Review: Uncut Gems

The Safdie Brothers crime-thriller Uncut Gems was a labour of love for over 10 years. Penning the original script back in 2009, the sibling filmmakers were unable to get the financial backing they needed to get the project off the ground, primarily because they were relatively unknown in the industry at the time. The film was subsequently put on ice, but after the critical success of Heaven Knows What (2014) and Good Time (2017), calls came thick and fast, and the duo secured the funding required to make the film.

Set in 2012, so I suppose you could call it a period piece if you so desired, the plot follows Howard Ratner (Adam Sandler), a New York City jeweller who purchases a rare black opal from a mine in Ethiopia with the intention of selling it for a hefty fortune. Howard is also a gambling addict, constantly on the lookout for that huge score that could turn his life around. He owes a significant debt to his loan shark brother-in-law and is on the verge of divorcing his wife.

It is an immaculately written script with a plethora of interlocking sub-plots involving characters such as Howard’s mistress Julia, friend and colleague Demany, pro-basketball player Kevin Garnett and even The Weeknd, who makes a brilliant cameo. The film does an excellent job of following Howard as he struggles to deal with each obstacle that gets thrown at him. The more and more Howard has to juggle the more stress-inducing the film becomes, to the point that you find yourself shifting uncomfortably in your seat. Howard isn’t particularly likeable, but you can’t help rooting for him nonetheless.

This sense of anxiety and discomfort is further emphasised in the films setting and sound design. Locations are often tight and compact, creating a sense of claustrophobia, overlapping dialogues as characters shout over one another, and loud, irritating sounds like door buzzers and telephone rings combine to create explosions of chaos.
Scenes often become overwhelming, which is of course intended, as the madness and hysteria, and the distress this induces on the audience, is mirrored in Howard’s increasing desperation throughout the film. As he frantically tries to bat away every problem, you’re with him for every swing.

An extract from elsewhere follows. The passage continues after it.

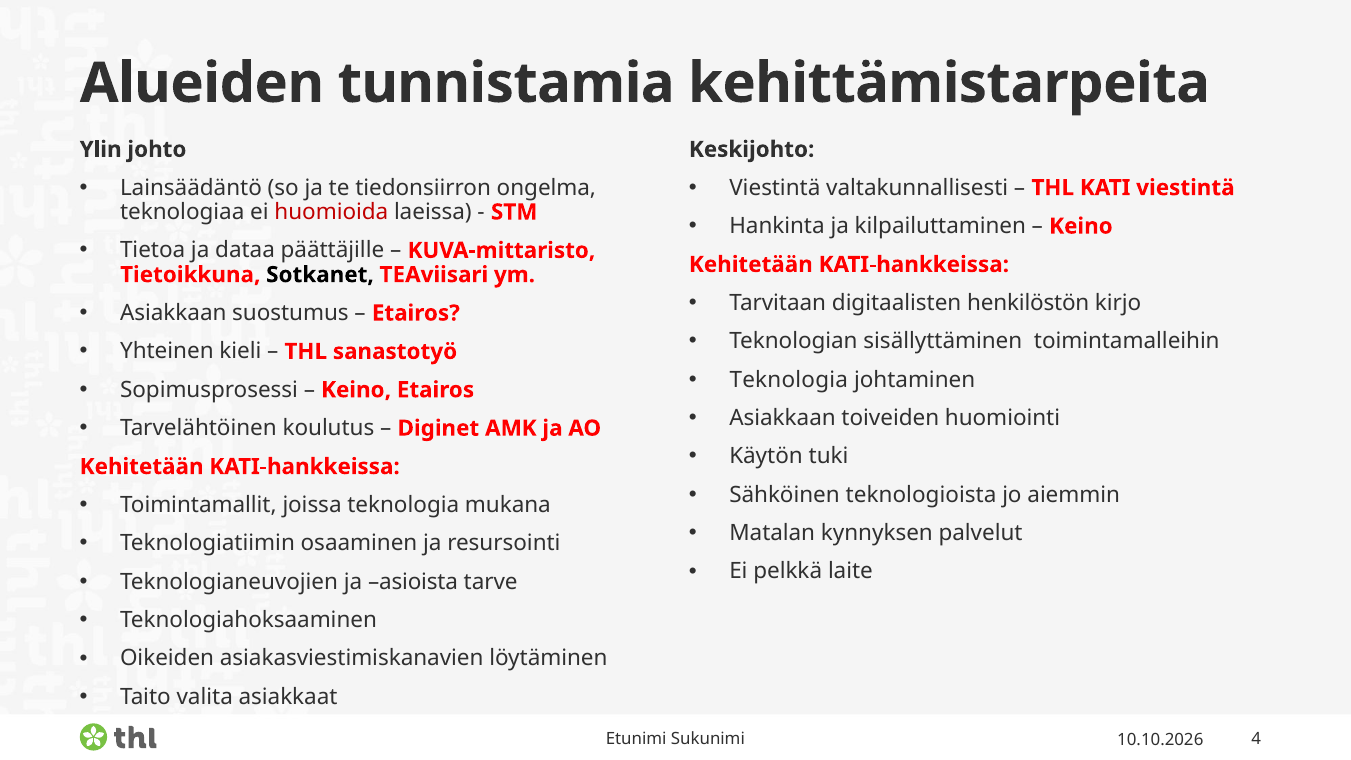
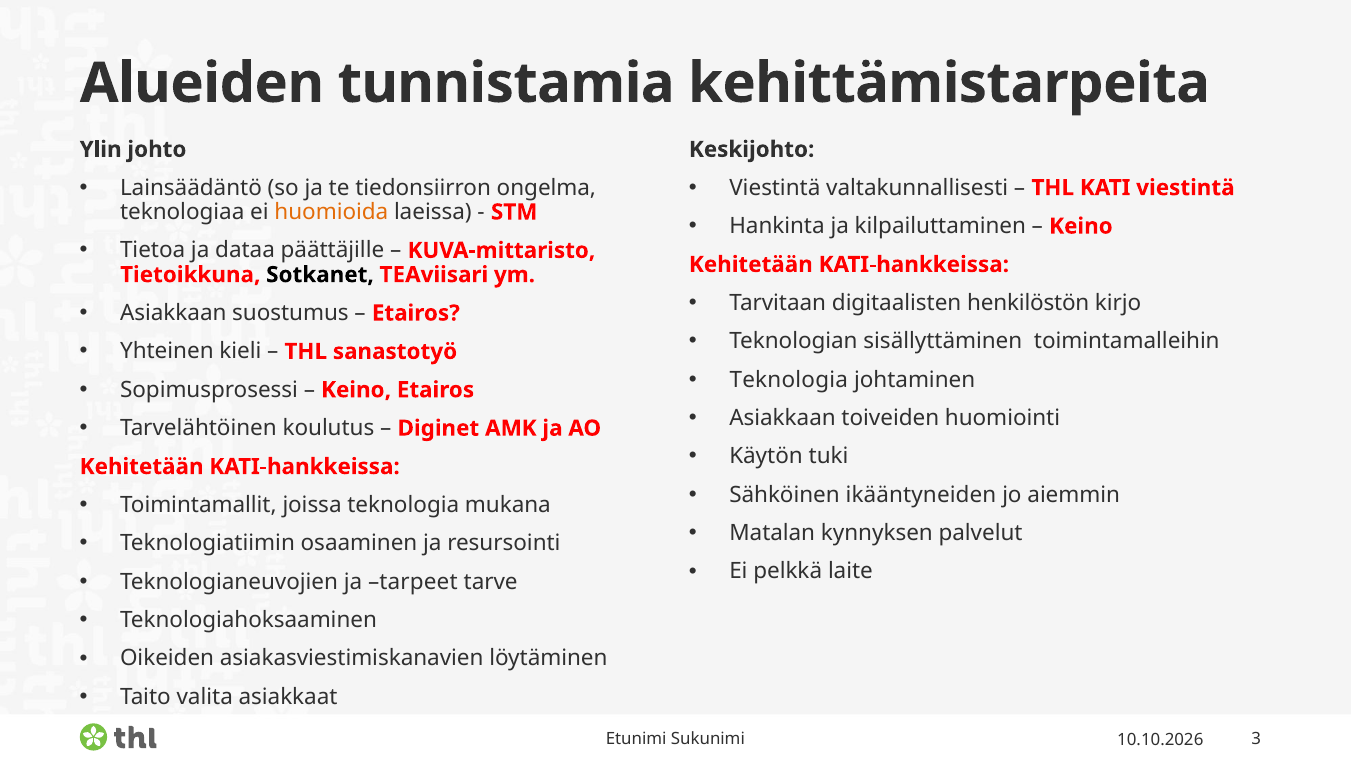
huomioida colour: red -> orange
teknologioista: teknologioista -> ikääntyneiden
asioista: asioista -> tarpeet
4: 4 -> 3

Sandler puts in a career-best performance, executing the characters brash persona phenomenally. Sandler hasn’t necessarily stepped out of his comfort zone here, as Ratner’s loud, brazen and unashamedly arrogant personality isn’t a far cry from other Sandler characters. But in the moments that the film slows down and emotion takes over, you believe him for every second.

Uncut Gems is a frenzied and breathless masterclass in art and direction. It will suck you in, and by the time it has spit you back out again, you’ll feel like you’ve aged thirty years. It is a masterpiece that does not let up in pace and intrigue until the final credits have rolled.